» **Given passage**:
---*---

Disposal of U.S. unexploded ordnance carried out in a hospital site in Haebaru Town with critically-ill patients remaining on-site

Disposal of U.S. unexploded ordnance carried out in a hospital site in Haebaru Town with critically-ill patients remaining on-site

During the bomb disposal, patients and staff members of the hospital wait in the gymnasium of the Samaritan Hospital, at 9:30 am, September 4, Arakawa District, Haebaru Town. (Some images have been adjusted to protect privacy.)


September 5, 2011 Ryukyu Shimpo

Disposal of a U.S. bomb found on the site of the Ureshinogaoka-Samaritan Hospital in the Arakawa District, Haebaru Town, was carried out on the morning of September 4. While this was being done, 200 critically-ill patients and 85 members of the hospital staff stayed on-site because they were unable to evacuate to a safe area. It is extremely rare for this kind of bomb disposal work to be carried out with so many patients and staff members remaining in the hospital and its related facilities within the designated evacuation area (222 meters radius). However, according to the headquarters for the disposal operation headed by Toshiyasu Shiroma, the Mayor of the Haebaru Town, and a spokesperson of the hospital, there have not been any reports of injury or ill-health from the patients and other people.

---*---

(Dataset entries)
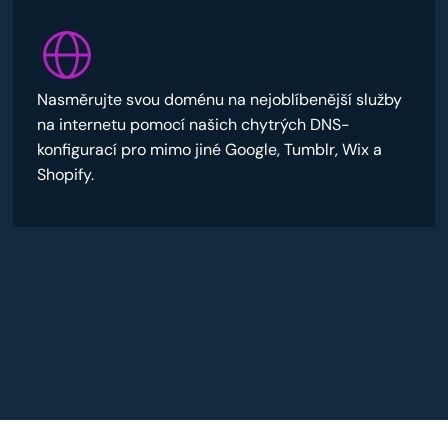
Nasměrujte svou doménu na nejoblíbenější služby
na internetu pomocí našich chytrých DNS-
konfigurací pro mimo jiné Google, Tumblr, Wix a
Shopify.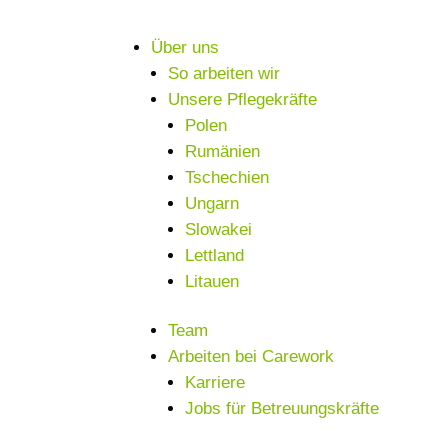
Über uns
So arbeiten wir
Unsere Pflegekräfte
Polen
Rumänien
Tschechien
Ungarn
Slowakei
Lettland
Litauen
Team
Arbeiten bei Carework
Karriere
Jobs für Betreuungskräfte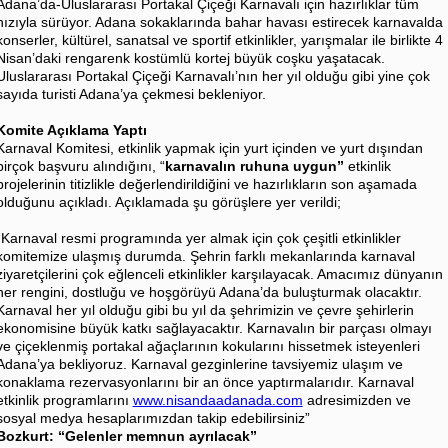
Adana’da-Uluslararası Portakal Çiçeği Karnavalı için hazırlıklar tüm
hızıyla sürüyor. Adana sokaklarında bahar havası estirecek karnavalda
konserler, kültürel, sanatsal ve sportif etkinlikler, yarışmalar ile birlikte 4
Nisan’daki rengarenk kostümlü kortej büyük coşku yaşatacak.
Uluslararası Portakal Çiçeği Karnavalı’nın her yıl olduğu gibi yine çok
sayıda turisti Adana’ya çekmesi bekleniyor.
Komite Açıklama Yaptı
Karnaval Komitesi, etkinlik yapmak için yurt içinden ve yurt dışından
birçok başvuru alındığını, “
karnavalın ruhuna uygun”
etkinlik
projelerinin titizlikle değerlendirildiğini ve hazırlıkların son aşamada
olduğunu açıkladı. Açıklamada şu görüşlere yer verildi;
“Karnaval resmi programında yer almak için çok çeşitli etkinlikler
komitemize ulaşmış durumda.
Şehrin farklı mekanlarında karnaval
ziyaretçilerini çok eğlenceli etkinlikler karşılayacak.
Amacımız dünyanın
her rengini, dostluğu ve hoşgörüyü Adana’da buluşturmak olacaktır.
Karnaval her yıl olduğu gibi bu yıl da şehrimizin ve çevre şehirlerin
ekonomisine büyük katkı sağlayacaktır. Karnavalın bir parçası olmayı
ve çiçeklenmiş portakal ağaçlarının kokularını hissetmek isteyenleri
Adana’ya bekliyoruz. Karnaval gezginlerine tavsiyemiz ulaşım ve
konaklama rezervasyonlarını bir an önce yaptırmalarıdır. Karnaval
etkinlik
programlarını
www.nisandaadanada.com
adresimizden ve
sosyal medya hesaplarımızdan takip edebilirsiniz”
Bozkurt: “Gelenler memnun ayrılacak”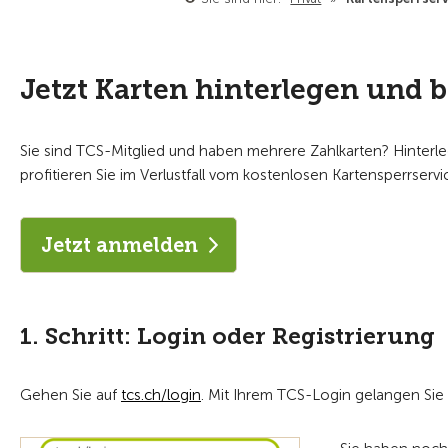
Jetzt Karten hinterlegen und b
Sie sind TCS-Mitglied und haben mehrere Zahlkarten? Hinterle
profitieren Sie im Verlustfall vom kostenlosen Kartensperrserv
Jetzt anmelden
1. Schritt: Login oder Registrierung
Gehen Sie auf
tcs.ch/login
. Mit Ihrem TCS­-Login gelangen Sie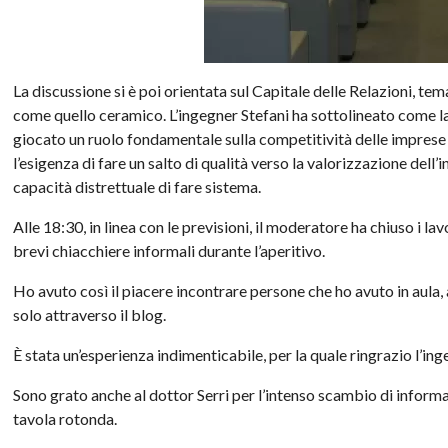
La discussione si è poi orientata sul Capitale delle Relazioni, tem
come quello ceramico. L’ingegner Stefani ha sottolineato come la
giocato un ruolo fondamentale sulla competitività delle imprese c
l’esigenza di fare un salto di qualità verso la valorizzazione del
capacità distrettuale di fare sistema.
Alle 18:30, in linea con le previsioni, il moderatore ha chiuso i lav
brevi chiacchiere informali durante l’aperitivo.
Ho avuto così il piacere incontrare persone che ho avuto in aula,
solo attraverso il blog.
È stata un’esperienza indimenticabile, per la quale ringrazio l’ing
Sono grato anche al dottor Serri per l’intenso scambio di inform
tavola rotonda.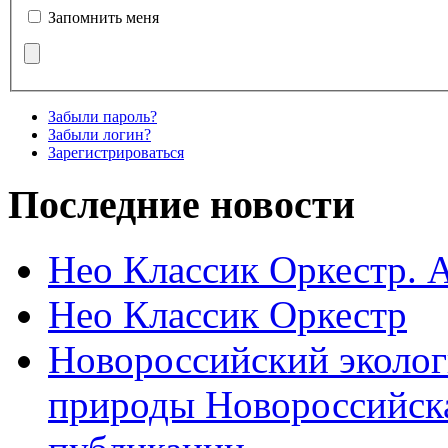
Запомнить меня
Забыли пароль?
Забыли логин?
Зарегистрироваться
Последние новости
Нео Классик Оркестр. 
Нео Классик Оркестр
Новороссийский эколог
природы Новороссийск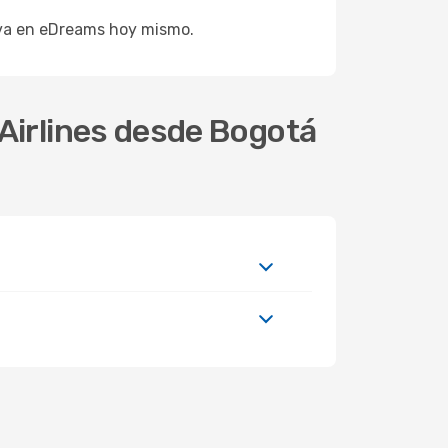
erva en eDreams hoy mismo.
Airlines desde Bogotá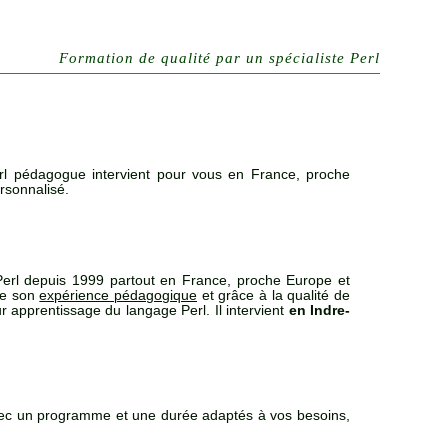
Formation de qualité par un spécialiste Perl
rl pédagogue intervient pour vous en France, proche
rsonnalisé.
erl depuis 1999 partout en France, proche Europe et
de son
expérience pédagogique
et grâce à la qualité de
r apprentissage du langage Perl. Il intervient
en Indre-
vec un programme et une durée adaptés à vos besoins,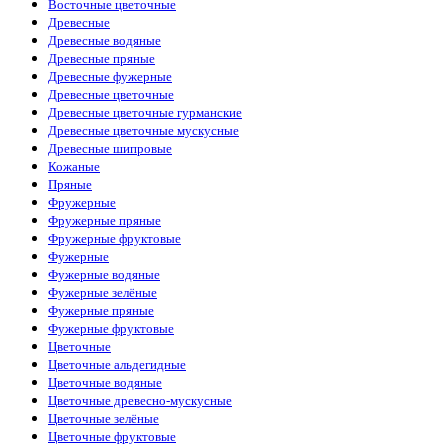
Восточные цветочные
Древесные
Древесные водяные
Древесные пряные
Древесные фужерные
Древесные цветочные
Древесные цветочные гурманские
Древесные цветочные мускусные
Древесные шипровые
Кожаные
Пряные
Фружерные
Фружерные пряные
Фружерные фруктовые
Фужерные
Фужерные водяные
Фужерные зелёные
Фужерные пряные
Фужерные фруктовые
Цветочные
Цветочные альдегидные
Цветочные водяные
Цветочные древесно-мускусные
Цветочные зелёные
Цветочные фруктовые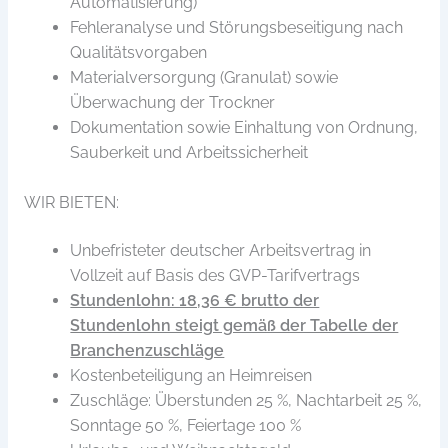
Automatisierung)
Fehleranalyse und Störungsbeseitigung nach
Qualitätsvorgaben
Materialversorgung (Granulat) sowie
Überwachung der Trockner
Dokumentation sowie Einhaltung von Ordnung,
Sauberkeit und Arbeitssicherheit
WIR BIETEN:
Unbefristeter deutscher Arbeitsvertrag in
Vollzeit auf Basis des GVP-Tarifvertrags
Stundenlohn: 18,36 € brutto der
Stundenlohn steigt gemäß der Tabelle der
Branchenzuschläge
Kostenbeteiligung an Heimreisen
Zuschläge: Überstunden 25 %, Nachtarbeit 25 %,
Sonntage 50 %, Feiertage 100 %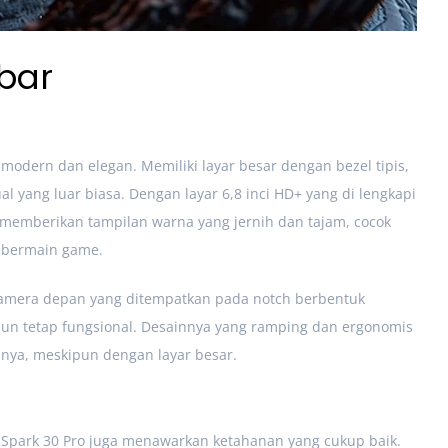
bar
modern dan elegan. Memiliki layar besar dengan bezel tipis,
yang luar biasa. Dengan layar 6,8 inci HD+ yang di lengkapi
o memberikan tampilan warna yang jernih dan tajam, cocok
 bermain game.
kamera depan yang ditempatkan pada notch berbentuk
mun tetap fungsional. Desainnya yang ramping dan ergonomis
a, meskipun dengan layar besar.
 Spark 30 Pro juga menawarkan ketahanan yang cukup baik.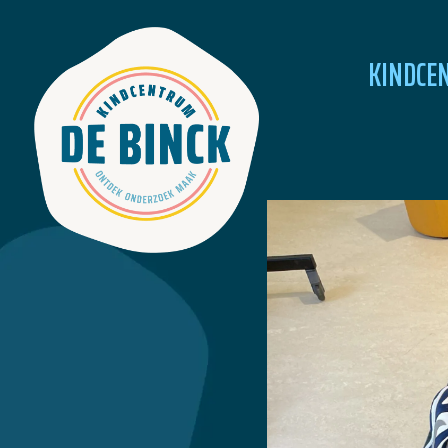
KINDCE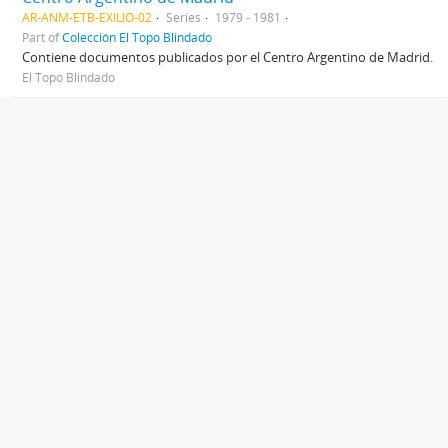
AR-ANM-ETB-EXILIO-02
Series
1979 - 1981
Part of
Colección El Topo Blindado
Contiene documentos publicados por el Centro Argentino de Madrid.
El Topo Blindado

---*---

» **Exercise set**:
[1] Answer the following from the bomb disposal article:
(a) In what building did patients and staff members wait during the bomb disposal?
(b) How many critically-ill patients stayed on-site while the disposal was carried out?
(c) What was the radius of the designated evacuation area?
[2] Reproduce the portion of the bomb disposal article starting with "September 5, 2011" and going on through "and other people.".

» **Expected responses**:
[1]
(a) The gymnasium of the Samaritan Hospital
(b) 200
(c) 222 meters

[2]
September 5, 2011 Ryukyu Shimpo

Disposal of a U.S. bomb found on the site of the Ureshinogaoka-Samaritan Hospital in the Arakawa District, Haebaru Town, was carried out on the morning of September 4. While this was being done, 200 critically-ill patients and 85 members of the hospital staff stayed on-site because they were unable to evacuate to a safe area. It is extremely rare for this kind of bomb disposal work to be carried out with so many patients and staff members remaining in the hospital and its related facilities within the designated evacuation area (222 meters radius). However, according to the headquarters for the disposal operation headed by Toshiyasu Shiroma, the Mayor of the Haebaru Town, and a spokesperson of the hospital, there have not been any reports of injury or ill-health from the patients and other people.